INFORMATION SHOWN
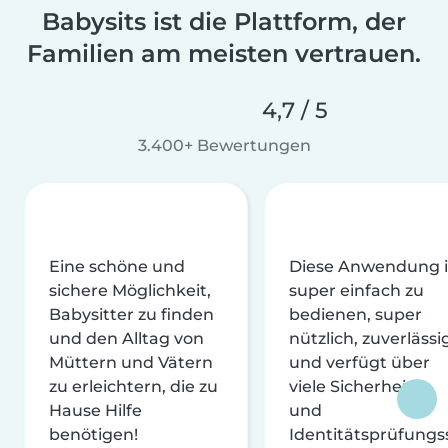
Babysits ist die Plattform, der
Familien am meisten vertrauen.
4,7 / 5
3.400+ Bewertungen
Eine schöne und
Diese Anwendung i
sichere Möglichkeit,
super einfach zu
Babysitter zu finden
bedienen, super
und den Alltag von
nützlich, zuverlässi
Müttern und Vätern
und verfügt über
zu erleichtern, die zu
viele Sicherheits-
Hause Hilfe
und
benötigen!
Identitätsprüfungs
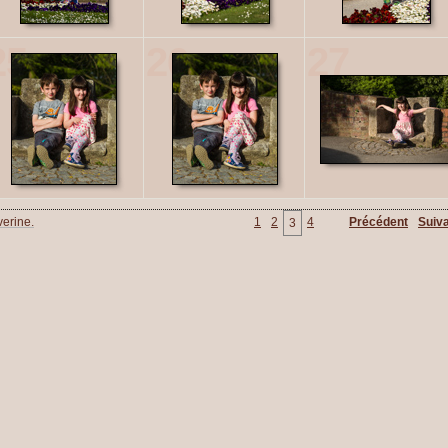
25
26
27
erine.
1
2
4
Précédent
Suiv
3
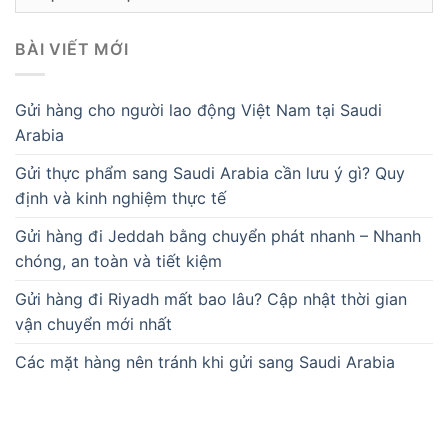
mục
BÀI VIẾT MỚI
Gửi hàng cho người lao động Việt Nam tại Saudi
Arabia
Gửi thực phẩm sang Saudi Arabia cần lưu ý gì? Quy
định và kinh nghiệm thực tế
Gửi hàng đi Jeddah bằng chuyển phát nhanh – Nhanh
chóng, an toàn và tiết kiệm
Gửi hàng đi Riyadh mất bao lâu? Cập nhật thời gian
vận chuyển mới nhất
Các mặt hàng nên tránh khi gửi sang Saudi Arabia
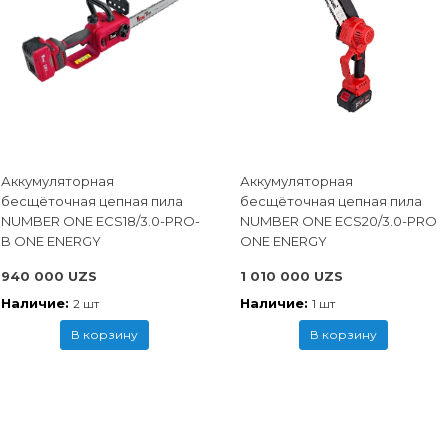
Аккумуляторная
Аккумуляторная
бесщёточная цепная пила
бесщёточная цепная пила
NUMBER ONE ECS18/3.0-PRO-
NUMBER ONE ECS20/3.0-PRO
B ONE ENERGY
ONE ENERGY
940 000 UZS
1 010 000 UZS
Наличие:
Наличие:
2 шт
1 шт
В корзину
В корзину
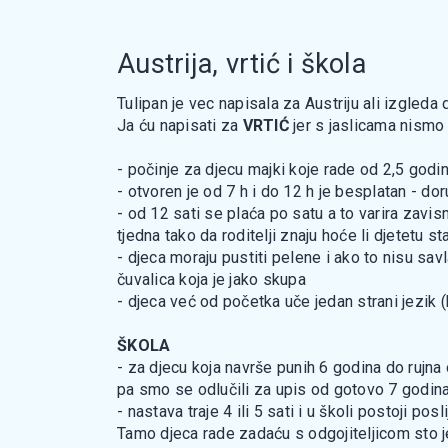
Austrija, vrtić i škola
Tulipan je vec napisala za Austriju ali izgleda 
Ja ću napisati za
VRTIĆ
jer s jaslicama nismo 
- počinje za djecu majki koje rade od 2,5 godi
- otvoren je od 7 h i do 12 h je besplatan - d
- od 12 sati se plaća po satu a to varira zavis
tjedna tako da roditelji znaju hoće li djetetu st
- djeca moraju pustiti pelene i ako to nisu sav
čuvalica koja je jako skupa
- djeca već od početka uče jedan strani jezik 
ŠKOLA
- za djecu koja navrše punih 6 godina do rujna
pa smo se odlučili za upis od gotovo 7 godina)
- nastava traje 4 ili 5 sati i u školi postoji 
Tamo djeca rade zadaću s odgojiteljicom sto j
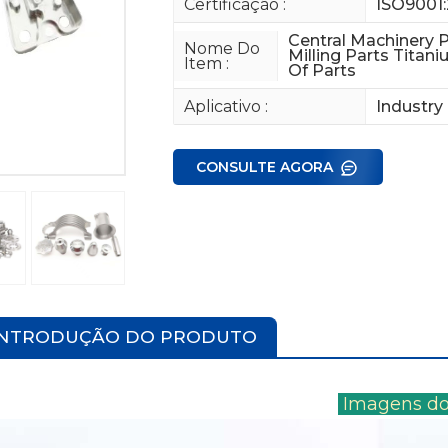
Certificação :
ISO9001:
Central Machinery 
Nome Do
Milling Parts Titan
Item :
Of Parts
Aplicativo :
Industry
CONSULTE AGORA
INTRODUÇÃO DO PRODUTO
Imagens do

WHAT IS REQUIRED
Each line of the data in which the string "Saudi" appears needs to be copied.

PROBLEM SOLUTION
Gửi hàng cho người lao động Việt Nam tại Saudi
Gửi thực phẩm sang Saudi Arabia cần lưu ý gì? Quy
Các mặt hàng nên tránh khi gửi sang Saudi Arabia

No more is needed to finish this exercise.